Politics and Thieves: Chris Christie Spikes the Muslim Political Football

Politics and Thieves: Chris Christie Spikes the Muslim Political Football

—by , August 25, 2010

Chris Christie is back from vacation, rested and ready to kick some ass.

At a press conference earlier this week, state senate President Steve Sweeney welcomed back the New Jersey governor and said, “You look great.”

“Bad news for you guys,” Chris quipped.

Aw, it’s funny because it’s true. Because Governor Christie isn’t just making state legislators look bad, he’s making politicians everywhere look like chumps. He did so by taking an admirable position on the so-called “Ground Zero mosque,” which the AP thinks is an odd moniker since it’s a Muslim community center and not actually at the World Trade Center.

At the press conference, Christie dubbed the issue a “political football” and faulted President Obama for picking it up.

(This eschewed the fact that Republicans were the first ones on the field and compelled the President to join the game. Salon charted how a small-time, right wing blogger stoked the anger to a national level. Astonishingly, before these very same Muslims were plotting to enslave Manhattan with Shariah law, they were sitting on the couch at Fox and Friends.)

Here’s what Christie said: “[W]e have to acknowledge, respect and give some measure of deference to the feelings of the family members who lost their loved ones there that day. But it would be wrong to so overreact to that, that we paint Islam with a brush of radical Muslim extremists that just want to kill Americans because we are Americans.”

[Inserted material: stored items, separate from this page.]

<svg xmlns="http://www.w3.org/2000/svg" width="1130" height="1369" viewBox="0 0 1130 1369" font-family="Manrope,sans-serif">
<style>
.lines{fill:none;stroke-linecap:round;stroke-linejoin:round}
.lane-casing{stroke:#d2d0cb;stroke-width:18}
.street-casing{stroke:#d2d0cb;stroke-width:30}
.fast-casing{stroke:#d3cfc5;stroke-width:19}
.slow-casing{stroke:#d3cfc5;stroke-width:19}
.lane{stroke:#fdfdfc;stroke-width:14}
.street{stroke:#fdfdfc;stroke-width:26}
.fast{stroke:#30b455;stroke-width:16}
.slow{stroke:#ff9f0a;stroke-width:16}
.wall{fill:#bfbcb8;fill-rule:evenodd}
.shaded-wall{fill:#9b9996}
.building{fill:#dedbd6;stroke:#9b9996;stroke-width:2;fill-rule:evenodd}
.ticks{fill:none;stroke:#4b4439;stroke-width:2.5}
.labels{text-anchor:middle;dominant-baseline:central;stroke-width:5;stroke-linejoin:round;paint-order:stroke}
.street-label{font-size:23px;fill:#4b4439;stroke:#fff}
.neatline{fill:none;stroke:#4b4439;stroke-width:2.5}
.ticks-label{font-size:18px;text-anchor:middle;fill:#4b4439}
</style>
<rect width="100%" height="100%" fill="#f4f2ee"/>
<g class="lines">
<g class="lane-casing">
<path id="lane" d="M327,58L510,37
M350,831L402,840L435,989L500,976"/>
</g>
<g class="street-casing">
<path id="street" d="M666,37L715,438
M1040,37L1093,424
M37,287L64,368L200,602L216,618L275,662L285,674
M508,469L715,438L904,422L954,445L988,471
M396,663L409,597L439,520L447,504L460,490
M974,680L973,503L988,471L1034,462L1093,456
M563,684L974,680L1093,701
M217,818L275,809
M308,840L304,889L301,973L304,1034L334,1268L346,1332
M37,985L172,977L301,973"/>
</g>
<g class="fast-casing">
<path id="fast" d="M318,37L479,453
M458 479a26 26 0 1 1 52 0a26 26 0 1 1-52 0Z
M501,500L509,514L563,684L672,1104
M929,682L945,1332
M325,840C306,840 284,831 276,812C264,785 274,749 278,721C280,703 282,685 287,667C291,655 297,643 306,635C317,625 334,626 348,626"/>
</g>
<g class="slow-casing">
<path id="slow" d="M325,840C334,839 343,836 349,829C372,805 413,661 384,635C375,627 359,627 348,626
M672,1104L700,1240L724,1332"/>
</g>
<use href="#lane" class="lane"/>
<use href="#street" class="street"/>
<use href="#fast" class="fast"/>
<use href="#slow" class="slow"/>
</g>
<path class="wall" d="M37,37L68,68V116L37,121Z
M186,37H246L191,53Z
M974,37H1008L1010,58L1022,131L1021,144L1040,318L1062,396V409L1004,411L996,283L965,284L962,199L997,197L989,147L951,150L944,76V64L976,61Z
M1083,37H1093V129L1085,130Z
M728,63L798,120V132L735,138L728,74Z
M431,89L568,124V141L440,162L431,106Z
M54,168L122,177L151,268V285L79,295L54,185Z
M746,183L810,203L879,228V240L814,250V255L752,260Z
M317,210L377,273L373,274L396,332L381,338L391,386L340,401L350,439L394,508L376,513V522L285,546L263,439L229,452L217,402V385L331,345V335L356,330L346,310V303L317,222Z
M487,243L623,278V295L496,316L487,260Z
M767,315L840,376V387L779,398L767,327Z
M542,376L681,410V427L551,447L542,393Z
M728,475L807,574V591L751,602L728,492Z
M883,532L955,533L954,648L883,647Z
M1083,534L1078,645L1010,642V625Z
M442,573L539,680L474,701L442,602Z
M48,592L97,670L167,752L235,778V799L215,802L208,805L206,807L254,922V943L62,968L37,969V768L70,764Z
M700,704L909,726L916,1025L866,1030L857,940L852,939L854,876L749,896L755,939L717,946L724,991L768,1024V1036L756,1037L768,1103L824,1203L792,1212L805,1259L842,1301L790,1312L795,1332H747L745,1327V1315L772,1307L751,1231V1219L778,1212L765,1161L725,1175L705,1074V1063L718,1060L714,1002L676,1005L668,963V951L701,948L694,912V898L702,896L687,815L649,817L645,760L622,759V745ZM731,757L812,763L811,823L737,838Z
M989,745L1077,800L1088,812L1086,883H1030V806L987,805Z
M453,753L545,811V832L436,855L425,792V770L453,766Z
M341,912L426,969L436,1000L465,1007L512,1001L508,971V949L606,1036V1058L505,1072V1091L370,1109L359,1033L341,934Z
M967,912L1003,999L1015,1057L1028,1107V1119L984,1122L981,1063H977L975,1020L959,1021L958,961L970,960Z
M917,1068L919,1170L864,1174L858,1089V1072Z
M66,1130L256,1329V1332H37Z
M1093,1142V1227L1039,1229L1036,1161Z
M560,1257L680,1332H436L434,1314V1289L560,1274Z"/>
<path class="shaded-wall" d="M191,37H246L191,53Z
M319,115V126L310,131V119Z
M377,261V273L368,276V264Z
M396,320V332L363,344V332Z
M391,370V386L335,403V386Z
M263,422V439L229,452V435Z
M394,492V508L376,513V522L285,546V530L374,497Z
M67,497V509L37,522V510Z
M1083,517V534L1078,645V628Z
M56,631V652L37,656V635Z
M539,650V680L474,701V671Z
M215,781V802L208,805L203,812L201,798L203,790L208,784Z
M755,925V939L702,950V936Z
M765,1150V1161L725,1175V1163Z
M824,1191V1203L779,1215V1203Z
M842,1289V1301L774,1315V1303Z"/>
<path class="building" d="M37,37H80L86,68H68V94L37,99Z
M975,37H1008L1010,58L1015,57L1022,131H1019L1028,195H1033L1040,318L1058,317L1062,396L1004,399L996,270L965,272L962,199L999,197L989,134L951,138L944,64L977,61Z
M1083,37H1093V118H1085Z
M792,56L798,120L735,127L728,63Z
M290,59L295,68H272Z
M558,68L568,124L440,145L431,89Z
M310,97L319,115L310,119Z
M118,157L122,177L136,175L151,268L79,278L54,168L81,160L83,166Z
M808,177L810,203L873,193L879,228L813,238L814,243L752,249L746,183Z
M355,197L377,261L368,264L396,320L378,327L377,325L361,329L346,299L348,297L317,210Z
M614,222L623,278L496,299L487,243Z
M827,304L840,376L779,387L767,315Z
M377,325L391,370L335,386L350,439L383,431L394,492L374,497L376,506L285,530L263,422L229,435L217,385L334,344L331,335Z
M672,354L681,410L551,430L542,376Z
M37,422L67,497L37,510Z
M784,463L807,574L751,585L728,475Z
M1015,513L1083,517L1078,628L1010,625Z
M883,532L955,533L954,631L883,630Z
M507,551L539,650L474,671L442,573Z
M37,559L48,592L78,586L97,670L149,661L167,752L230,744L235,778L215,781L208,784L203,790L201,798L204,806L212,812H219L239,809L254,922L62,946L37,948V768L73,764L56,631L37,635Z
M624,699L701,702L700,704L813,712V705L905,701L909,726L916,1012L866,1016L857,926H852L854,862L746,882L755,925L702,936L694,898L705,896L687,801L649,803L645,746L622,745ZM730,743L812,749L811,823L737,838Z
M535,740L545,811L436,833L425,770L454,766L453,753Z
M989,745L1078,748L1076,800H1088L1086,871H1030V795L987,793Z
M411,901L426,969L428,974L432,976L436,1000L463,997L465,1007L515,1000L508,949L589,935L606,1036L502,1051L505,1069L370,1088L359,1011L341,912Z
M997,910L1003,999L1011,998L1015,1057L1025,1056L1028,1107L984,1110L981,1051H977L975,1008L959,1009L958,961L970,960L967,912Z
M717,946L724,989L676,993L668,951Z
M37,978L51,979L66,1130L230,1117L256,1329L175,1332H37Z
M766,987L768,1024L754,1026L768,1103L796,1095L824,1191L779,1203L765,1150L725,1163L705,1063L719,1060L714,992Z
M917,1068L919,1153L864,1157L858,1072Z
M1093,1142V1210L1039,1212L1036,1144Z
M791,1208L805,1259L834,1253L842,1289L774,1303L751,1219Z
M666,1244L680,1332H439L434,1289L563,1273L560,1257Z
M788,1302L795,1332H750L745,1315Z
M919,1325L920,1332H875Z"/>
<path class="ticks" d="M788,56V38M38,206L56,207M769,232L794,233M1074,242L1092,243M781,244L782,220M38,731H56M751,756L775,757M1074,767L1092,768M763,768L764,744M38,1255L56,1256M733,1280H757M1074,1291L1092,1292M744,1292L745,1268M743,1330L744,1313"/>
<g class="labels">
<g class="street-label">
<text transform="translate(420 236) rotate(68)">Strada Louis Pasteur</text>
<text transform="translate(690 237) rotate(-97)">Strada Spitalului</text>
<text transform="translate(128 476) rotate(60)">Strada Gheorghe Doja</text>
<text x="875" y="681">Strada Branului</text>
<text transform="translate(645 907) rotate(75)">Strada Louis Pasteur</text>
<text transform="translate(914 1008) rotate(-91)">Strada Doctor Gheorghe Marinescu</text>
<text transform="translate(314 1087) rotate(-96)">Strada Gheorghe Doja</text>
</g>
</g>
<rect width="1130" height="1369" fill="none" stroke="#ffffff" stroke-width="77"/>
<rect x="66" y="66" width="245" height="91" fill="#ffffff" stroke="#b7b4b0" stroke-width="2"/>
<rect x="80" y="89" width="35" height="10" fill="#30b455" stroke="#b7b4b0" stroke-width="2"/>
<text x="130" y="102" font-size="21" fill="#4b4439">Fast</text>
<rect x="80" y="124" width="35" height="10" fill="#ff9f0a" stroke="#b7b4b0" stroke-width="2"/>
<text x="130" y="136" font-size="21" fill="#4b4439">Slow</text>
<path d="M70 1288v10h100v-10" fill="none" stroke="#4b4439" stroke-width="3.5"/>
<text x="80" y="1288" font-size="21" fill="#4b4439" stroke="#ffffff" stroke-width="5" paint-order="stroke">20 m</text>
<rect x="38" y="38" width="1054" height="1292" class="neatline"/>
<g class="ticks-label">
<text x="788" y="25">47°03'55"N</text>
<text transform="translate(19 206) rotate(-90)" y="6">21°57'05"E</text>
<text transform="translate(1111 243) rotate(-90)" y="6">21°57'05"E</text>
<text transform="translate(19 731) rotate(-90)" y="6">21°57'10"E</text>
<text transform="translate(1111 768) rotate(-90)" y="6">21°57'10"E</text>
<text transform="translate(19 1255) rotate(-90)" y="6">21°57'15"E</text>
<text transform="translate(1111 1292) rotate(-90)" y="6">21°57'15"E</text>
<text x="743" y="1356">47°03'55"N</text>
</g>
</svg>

That was the extent of his comments on what should be done in New York, because by getting into it further, “I would be guilty of candidly, what I think some Republicans are guilty of, and the president is now, the president is guilty of—of playing politics with this issue, and I simply am not going to do it.”

So basically what he said is: It’s a local issue. Freedom of religion, sensitivity to the terrorist attacks—you’re not making me pick a side.

Supporters of the mosque’s rights were more than happy to hear this—they’ll take whatever they can get. The Council on American-Islamic Relations sent a mass e-mail to its members urging them to thank the Governor.

Others were not so happy.

Hot Air’s Allahpundit compared the reaction to President Obama’s: “like O, he’s voting present” Though it’s worth noting that Obama did make a judgment on the freedom of religion; Christie’s punting of the “political football” was more absolute. It’s the kind of holier-than-thou moment that has bestselling Republican author Mark Levin claiming he’s “not necessarily presidential material.”

Conversely, Marc Ambinder of The Atlantic liked the cut of Christie’s jib against demonizing Muslims: “No one, except for Chris Christie is openly worried about anti-Muslim prejudice being openly practiced, sanctioned, and endorsed by people running for, and in, high office. Tonally, this one guy seems to get this issue just right.” Ooh—even Britain’s unabashedly liberal paper The Guardian took note of his words of warning.

So what did Christie do with this “political football?” Did he punt it? Spike it?

I happen to believe he batted it down—stopping a gain in a play where only Republicans seem to be getting any yardage. Christie seems to understand that American democracy is a game where there really are no end zones, just greater distances from the 50 yard line. And gone unchecked, we’ll see people move the ball further and further afield.

If you recall last August, after the town hall hysterics over health care reform’s “death panels,” a White House advisor named Van Jones became a source of great interest on the right. Jones was a 40 year-old civil rights and environmental activist, a guy whose ideas about “green jobs” were lauded by the likes of Meg Whitman, likely the next Republican governor of California. In the spring of 2009, Jones joined the Obama administration to coordinate on such projects. Then in August, Glenn Beck aimed all the forces of right wing anger directly at him.

Claims emerged that Jones blamed the Bush administration for 9/11. A video showed him calling Republicans “assholes.” The stain of radicalism was applied so thoroughly and so quickly that he was unable to defend himself, despite how nefarious and faulted the brush that did it to him was. He resigned in early September.

At that point, everybody sort of looked around and wondered: Who’s next? Who’s the next Van Jones?

Returning to the present day, some of the savviest New York political observers believe this Muslim community center will never be built because the organizers were too impolitic in their launch, too imbecilic in their handling of the uproar, and now too incapable of getting any real support.

So consider that the ‘Ground Zero mosque’ is dead. Who’s next?

Well, there are some rumblings about a high school football team in Dearborn, Michigan that moved to all-night practices to coincide with their Muslim players’ fasts for Ramadan. An uncontroversial decision among the teammates, but Glenn Beck mentioned them on his radio show this week as a sign that America is slipping away from Christianity and moving toward Shariah law.

These are the kinds of political footballs Americans need to stop tossing. Governor Christie gets that.